2.3.1. Member header and trailer
...
FLG (FLaGs)
This flag byte is divided into individual bits as follows:
bit 0 FTEXT
bit 1 FHCRC
bit 2 FEXTRA
bit 3 FNAME
bit 4 FCOMMENT
bit 5 reserved
bit 6 reserved
bit 7 reserved
Working with Binary Formats in Go
The smallest data structure Go provides is the basic type byte
(alias of int8
). Bitwise logical and shift operators are however available.

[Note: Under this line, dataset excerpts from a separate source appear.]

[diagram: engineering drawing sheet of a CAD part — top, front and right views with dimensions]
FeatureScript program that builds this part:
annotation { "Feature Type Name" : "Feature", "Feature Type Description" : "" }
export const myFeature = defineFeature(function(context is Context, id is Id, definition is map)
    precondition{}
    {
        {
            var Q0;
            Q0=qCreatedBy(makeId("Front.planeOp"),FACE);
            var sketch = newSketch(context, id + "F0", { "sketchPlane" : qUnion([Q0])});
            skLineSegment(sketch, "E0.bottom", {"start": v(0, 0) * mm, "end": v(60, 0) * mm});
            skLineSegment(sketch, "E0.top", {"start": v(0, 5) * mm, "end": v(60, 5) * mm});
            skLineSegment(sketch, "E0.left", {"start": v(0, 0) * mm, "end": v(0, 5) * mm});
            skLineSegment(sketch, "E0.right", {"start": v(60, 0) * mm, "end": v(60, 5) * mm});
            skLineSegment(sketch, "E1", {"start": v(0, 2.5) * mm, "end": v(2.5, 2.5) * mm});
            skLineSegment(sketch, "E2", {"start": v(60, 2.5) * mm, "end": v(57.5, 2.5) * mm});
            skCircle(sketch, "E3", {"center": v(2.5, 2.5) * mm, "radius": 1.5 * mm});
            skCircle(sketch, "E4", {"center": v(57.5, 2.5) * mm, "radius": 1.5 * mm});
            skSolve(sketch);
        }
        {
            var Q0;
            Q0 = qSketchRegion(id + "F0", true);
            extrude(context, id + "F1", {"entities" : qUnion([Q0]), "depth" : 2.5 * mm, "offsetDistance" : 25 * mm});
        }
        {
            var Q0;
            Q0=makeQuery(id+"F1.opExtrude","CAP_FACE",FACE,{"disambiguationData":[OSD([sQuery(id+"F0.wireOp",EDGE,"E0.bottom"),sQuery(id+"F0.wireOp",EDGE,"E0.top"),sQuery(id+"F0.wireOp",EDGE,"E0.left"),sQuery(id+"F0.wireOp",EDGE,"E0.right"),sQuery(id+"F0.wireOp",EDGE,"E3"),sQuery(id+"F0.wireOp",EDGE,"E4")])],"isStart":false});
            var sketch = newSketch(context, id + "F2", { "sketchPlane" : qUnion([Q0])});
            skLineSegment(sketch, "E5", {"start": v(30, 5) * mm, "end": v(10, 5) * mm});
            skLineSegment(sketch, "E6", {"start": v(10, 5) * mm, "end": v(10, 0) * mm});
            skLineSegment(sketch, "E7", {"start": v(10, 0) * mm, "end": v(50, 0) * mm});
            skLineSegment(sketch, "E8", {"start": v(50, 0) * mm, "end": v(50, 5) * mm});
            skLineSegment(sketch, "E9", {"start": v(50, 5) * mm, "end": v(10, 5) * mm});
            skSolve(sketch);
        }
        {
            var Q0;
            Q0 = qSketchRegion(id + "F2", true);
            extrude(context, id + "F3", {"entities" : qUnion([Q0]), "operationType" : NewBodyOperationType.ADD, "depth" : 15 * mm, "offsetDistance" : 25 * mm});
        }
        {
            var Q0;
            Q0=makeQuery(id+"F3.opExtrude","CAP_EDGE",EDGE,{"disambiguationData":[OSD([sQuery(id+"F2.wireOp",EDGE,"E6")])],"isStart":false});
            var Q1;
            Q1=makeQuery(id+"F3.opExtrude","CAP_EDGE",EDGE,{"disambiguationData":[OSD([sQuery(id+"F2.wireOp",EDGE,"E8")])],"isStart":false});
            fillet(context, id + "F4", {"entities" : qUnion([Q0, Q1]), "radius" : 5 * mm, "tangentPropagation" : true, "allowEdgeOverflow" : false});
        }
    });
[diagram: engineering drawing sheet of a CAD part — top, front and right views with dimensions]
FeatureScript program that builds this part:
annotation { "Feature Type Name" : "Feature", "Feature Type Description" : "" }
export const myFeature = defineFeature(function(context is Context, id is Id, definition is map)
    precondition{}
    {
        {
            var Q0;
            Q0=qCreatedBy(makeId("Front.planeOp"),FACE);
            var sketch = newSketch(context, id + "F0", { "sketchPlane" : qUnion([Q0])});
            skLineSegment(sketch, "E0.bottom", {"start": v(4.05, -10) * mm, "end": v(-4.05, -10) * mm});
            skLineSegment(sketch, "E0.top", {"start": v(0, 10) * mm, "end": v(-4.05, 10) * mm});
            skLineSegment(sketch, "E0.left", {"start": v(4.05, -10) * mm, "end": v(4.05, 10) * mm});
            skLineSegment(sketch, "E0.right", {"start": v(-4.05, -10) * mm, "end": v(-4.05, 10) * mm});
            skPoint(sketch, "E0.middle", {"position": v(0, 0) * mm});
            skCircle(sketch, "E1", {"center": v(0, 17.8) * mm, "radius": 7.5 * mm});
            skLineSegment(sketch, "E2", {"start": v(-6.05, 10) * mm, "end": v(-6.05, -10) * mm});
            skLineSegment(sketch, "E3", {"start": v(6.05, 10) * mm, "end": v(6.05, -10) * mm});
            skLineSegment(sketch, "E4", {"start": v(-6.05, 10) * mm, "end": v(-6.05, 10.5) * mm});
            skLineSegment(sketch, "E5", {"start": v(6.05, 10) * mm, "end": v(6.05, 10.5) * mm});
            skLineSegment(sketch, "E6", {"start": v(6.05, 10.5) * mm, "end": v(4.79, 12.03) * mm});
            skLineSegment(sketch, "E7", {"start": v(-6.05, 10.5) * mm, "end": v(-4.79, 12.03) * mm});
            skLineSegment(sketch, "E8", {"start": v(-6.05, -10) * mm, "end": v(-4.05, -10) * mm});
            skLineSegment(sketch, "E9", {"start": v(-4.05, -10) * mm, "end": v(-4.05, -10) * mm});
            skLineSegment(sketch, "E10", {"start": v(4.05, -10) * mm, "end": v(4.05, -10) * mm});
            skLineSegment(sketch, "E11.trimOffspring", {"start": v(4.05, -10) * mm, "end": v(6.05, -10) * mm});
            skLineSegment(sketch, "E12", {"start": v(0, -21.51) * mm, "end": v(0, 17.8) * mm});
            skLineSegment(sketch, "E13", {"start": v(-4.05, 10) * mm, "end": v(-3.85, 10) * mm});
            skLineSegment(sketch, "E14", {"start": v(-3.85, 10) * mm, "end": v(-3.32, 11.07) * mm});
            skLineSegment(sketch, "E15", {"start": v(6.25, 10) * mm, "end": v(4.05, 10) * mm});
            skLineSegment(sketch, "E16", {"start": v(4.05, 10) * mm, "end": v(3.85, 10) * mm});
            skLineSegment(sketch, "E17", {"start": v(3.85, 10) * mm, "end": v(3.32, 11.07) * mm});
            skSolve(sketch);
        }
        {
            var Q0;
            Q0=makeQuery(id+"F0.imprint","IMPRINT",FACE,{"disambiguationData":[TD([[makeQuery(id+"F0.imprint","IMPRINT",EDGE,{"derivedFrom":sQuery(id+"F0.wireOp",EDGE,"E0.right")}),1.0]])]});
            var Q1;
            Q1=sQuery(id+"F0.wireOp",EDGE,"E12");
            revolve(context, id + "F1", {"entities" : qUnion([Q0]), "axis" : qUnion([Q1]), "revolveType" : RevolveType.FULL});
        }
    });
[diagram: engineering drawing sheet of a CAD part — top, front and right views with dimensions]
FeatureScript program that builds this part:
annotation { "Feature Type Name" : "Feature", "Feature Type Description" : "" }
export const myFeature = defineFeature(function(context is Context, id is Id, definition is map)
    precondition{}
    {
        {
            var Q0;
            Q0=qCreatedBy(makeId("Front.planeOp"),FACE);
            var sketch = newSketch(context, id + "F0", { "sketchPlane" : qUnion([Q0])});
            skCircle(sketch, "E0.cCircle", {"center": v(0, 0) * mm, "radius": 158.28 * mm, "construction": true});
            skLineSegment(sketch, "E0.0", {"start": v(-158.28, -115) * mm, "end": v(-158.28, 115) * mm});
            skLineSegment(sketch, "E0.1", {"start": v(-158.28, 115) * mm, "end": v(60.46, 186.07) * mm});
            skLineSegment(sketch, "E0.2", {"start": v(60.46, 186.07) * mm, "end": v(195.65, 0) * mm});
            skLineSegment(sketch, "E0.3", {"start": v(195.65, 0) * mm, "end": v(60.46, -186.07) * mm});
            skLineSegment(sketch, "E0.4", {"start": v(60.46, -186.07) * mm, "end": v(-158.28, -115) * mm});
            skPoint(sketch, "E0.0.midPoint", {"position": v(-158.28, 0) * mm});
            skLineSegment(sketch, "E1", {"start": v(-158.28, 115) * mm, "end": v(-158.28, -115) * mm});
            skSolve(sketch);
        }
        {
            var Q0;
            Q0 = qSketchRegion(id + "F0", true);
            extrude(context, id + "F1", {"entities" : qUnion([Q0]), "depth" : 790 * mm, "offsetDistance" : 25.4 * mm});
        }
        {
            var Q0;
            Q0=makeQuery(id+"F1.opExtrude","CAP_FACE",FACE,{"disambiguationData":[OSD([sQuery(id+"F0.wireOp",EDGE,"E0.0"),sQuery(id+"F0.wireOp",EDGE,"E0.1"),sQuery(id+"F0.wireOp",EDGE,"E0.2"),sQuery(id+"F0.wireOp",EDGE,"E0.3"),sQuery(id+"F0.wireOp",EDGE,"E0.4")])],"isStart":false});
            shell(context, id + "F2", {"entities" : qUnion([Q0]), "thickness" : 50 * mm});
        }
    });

Relevant Questions Posted on StackOverflow
Suggestions on StackOverflow in response to the above-described need are limited to the use of bitwise operators.
An Elegant Solution
Encoding and decoding binary formats in Go should be a matter of attaching tags to struct fields and calling Marshal()
/Unmarshal()
.
package main
import (
"log"
"github.com/joel-ling/go-bitfields/pkg/encoding/binary"
)
type rfc791InternetHeaderWord0 struct {
// Reference: RFC 791 Internet Protocol, Section 3.1 Internet Header Format
// https://datatracker.ietf.org/doc/html/rfc791#section-3.1
Version uint `bitfield:"4,28"`
InternetHeaderLength uint `bitfield:"4,24"`
TypeOfServicePrecedence rfc791InternetHeaderPrecedence `bitfield:"3,21"`
TypeOfServiceDelay bool `bitfield:"1,20"`
TypeOfServiceThroughput bool `bitfield:"1,19"`
TypeOfServiceReliability bool `bitfield:"1,18"`
TypeOfServiceReserved uint `bitfield:"2,16"`
TotalLength uint `bitfield:"16,0"`
}
type rfc791InternetHeaderPrecedence byte
const (
rfc791InternetHeaderPrecedenceRoutine rfc791InternetHeaderPrecedence = iota
rfc791InternetHeaderPrecedencePriority
rfc791InternetHeaderPrecedenceImmediate
rfc791InternetHeaderPrecedenceFlash
rfc791InternetHeaderPrecedenceFlashOverride
rfc791InternetHeaderPrecedenceCRITICOrECP
rfc791InternetHeaderPrecedenceInternetworkControl
rfc791InternetHeaderPrecedenceNetworkControl
)
func main() {
const (
internetHeaderLength = 5
internetHeaderVersion = 4
internetHeaderDelayNormal = false
internetHeaderDelayLow = true
internetHeaderThroughputNormal = false
internetHeaderThroughputHigh = true
internetHeaderReliabilityNormal = false
internetHeaderReliabilityHigh = true
internetHeaderTotalLength = 30222
reserved = 0
)
const (
formatBytes = "%08b"
formatStruct = "%#v"
)
var (
structure0 = rfc791InternetHeaderWord0{
Version: internetHeaderVersion,
InternetHeaderLength: internetHeaderLength,
TypeOfServicePrecedence: rfc791InternetHeaderPrecedenceImmediate,
TypeOfServiceDelay: internetHeaderDelayLow,
TypeOfServiceThroughput: internetHeaderThroughputNormal,
TypeOfServiceReliability: internetHeaderReliabilityHigh,
TypeOfServiceReserved: reserved,
TotalLength: internetHeaderTotalLength,
}
structure1 = rfc791InternetHeaderWord0{}
)
var (
bytes []byte
e error
)
bytes, e = binary.Marshal(&structure0)
if e != nil {
log.Fatalln(e)
}
log.Printf(formatBytes, bytes)
// [01000101 01010100 01110110 00001110]
e = binary.Unmarshal(bytes, &structure1)
if e != nil {
log.Fatalln(e)
}
log.Printf(formatStruct, structure1 == structure0)
// true
}
Large structures can be encoded and decoded in 32-bit instalments.
Struct Tags
The encoding of every struct field is determined by a struct tag of the following key and format:
bitfield:"
Length
refers to an integer representing the bit-length of a field, i.e. the number of bits in the field.
Offset
refers to an integer representing the number of places the bit field should be shifted left from the rightmost section of a 32-bit sequence for its position in that sequence to be appropriate. It is also the number of places to the right of the rightmost bit of the field.
Notice how in a fully utilised 32-bit word, the offset of every field is the cumulative sum of their lengths, when viewed from the rightmost field to the leftmost.